If there is no forced flux through a loopless reaction, parsimonious FBA will also have no flux through the loop.

[8]:
solution = pfba(model)
print("parsimonious solution: status = " + solution.status)
print("loopless solution flux: v3 = %.1f" % solution.fluxes["v3"])
parsimonious solution: status = optimal
loopless solution flux: v3 = 0.0

However, if flux is forced through v\(_3\), then there is no longer a feasible loopless solution, but the parsimonious solution will still exist.

[9]:
model.reactions.v3.lower_bound = 1
with model:
    add_loopless(model)
    try:
        solution = model.optimize()
    except:
        print('model is infeasible')
model is infeasible
cobra/util/solver.py:398 UserWarning: solver status is 'infeasible'
[10]:
solution = pfba(model)
print("parsimonious solution: status = " + solution.status)
print("loopless solution flux: v3 = %.1f" % solution.fluxes["v3"])
parsimonious solution: status = optimal
loopless solution flux: v3 = 1.0

8.3. Method

loopless_solution is based on a given reference flux distribution.
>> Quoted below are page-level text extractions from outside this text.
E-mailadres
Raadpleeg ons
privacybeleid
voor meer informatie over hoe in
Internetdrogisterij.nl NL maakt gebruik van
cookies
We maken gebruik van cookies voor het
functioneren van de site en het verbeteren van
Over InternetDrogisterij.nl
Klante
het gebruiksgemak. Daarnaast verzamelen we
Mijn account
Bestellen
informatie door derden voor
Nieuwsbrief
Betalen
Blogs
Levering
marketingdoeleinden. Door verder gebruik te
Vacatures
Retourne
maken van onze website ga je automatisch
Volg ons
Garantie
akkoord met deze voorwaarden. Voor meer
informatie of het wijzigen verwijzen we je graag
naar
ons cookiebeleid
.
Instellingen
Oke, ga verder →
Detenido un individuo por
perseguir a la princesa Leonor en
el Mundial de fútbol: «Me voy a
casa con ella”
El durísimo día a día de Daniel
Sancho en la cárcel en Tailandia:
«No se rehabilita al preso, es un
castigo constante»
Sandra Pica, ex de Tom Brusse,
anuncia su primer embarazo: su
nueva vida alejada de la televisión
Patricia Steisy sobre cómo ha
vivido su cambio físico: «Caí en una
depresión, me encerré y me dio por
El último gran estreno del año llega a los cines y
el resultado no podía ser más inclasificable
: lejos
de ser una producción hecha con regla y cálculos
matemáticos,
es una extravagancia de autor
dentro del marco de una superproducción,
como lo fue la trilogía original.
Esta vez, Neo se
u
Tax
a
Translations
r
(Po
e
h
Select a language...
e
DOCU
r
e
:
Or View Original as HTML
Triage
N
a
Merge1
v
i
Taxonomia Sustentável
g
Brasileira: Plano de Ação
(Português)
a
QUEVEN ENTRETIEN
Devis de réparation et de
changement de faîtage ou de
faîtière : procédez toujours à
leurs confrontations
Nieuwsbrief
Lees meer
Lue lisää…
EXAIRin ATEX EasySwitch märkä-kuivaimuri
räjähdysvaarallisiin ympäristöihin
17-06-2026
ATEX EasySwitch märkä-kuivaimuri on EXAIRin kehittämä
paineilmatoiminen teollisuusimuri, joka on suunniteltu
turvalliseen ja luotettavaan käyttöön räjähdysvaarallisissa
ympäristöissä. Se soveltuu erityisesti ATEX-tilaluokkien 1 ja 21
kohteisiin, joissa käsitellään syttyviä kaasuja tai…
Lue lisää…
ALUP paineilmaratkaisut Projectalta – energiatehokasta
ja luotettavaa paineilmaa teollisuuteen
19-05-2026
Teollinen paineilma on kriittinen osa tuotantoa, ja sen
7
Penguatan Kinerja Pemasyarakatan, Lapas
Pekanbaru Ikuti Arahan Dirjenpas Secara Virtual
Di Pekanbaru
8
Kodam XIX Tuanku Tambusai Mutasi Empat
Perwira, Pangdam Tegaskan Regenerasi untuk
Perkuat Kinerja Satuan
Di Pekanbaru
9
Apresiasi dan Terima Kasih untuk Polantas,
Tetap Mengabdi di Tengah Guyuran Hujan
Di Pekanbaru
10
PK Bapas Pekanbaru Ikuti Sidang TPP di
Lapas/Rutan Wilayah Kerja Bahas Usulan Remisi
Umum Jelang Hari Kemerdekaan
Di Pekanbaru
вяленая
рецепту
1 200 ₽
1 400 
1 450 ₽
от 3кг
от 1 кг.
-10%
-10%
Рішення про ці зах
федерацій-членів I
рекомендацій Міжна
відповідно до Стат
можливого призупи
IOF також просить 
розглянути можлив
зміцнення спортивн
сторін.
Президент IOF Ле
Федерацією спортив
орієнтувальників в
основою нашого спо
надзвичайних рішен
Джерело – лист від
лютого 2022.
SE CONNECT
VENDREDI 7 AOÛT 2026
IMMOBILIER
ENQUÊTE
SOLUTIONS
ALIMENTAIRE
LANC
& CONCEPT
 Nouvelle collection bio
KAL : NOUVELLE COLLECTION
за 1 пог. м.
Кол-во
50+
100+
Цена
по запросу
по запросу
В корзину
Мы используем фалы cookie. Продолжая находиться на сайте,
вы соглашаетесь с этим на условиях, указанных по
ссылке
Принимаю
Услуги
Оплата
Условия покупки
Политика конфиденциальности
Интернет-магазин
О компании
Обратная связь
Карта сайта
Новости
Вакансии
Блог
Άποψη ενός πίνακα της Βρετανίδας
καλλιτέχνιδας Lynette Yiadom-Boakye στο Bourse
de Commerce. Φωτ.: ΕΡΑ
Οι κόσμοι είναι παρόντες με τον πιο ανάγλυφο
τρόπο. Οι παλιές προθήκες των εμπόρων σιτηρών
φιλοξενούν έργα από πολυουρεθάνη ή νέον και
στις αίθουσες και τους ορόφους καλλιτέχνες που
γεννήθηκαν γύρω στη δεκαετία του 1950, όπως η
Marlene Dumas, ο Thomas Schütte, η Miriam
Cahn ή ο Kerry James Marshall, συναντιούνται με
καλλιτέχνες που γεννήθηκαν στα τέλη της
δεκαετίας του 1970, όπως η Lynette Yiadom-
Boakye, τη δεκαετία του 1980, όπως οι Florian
It will look for a new flux distribution with the following requirements:

  1. The objective value is the same as in the reference fluxes.

  2. All exchange fluxes have the same value as in the reference distribution.

  3. All non-exchange fluxes have the same sign (flow in the same direction) as the reference fluxes.

  4. The sum of absolute non-exchange fluxes is minimized.

As proven in the original publication this will identify the “least-loopy” solution closest to the reference fluxes.

If you are using add_loopless this will use the method described here. In summary, it will add \(G \approx \Delta G\) proxy variables and make loops thermodynamically infeasible. This is achieved by the following formulation.

\[\begin{split}\begin{eqnarray} &\text{maximize } v_{obj} \\ s.t. & Sv = 0\\ & lb_j \leq v_j \leq ub_j \\ & -M\cdot (1 - a_i) \leq v_i \leq M\cdot a_i\\ & -1000a_i + (1 - a_i) \leq G_i \leq -a_i + 1000(1 - a_i)\\ & N_{int}G = 0\\ & a_i \in \{0, 1\} \end{eqnarray}\end{split}\]

Here the index j runs over all reactions and the index i only over internal ones. \(a_i\) are indicator variables which equal one if the reaction flux flows in hte forward direction and 0 otherwise. They are used to force the G proxies to always carry the opposite sign of the flux (as it is the case for the “real” \(\Delta G\) values). \(N_{int}\) is the nullspace matrix for internal reactions and is used to find thermodinamically “correct” values for G.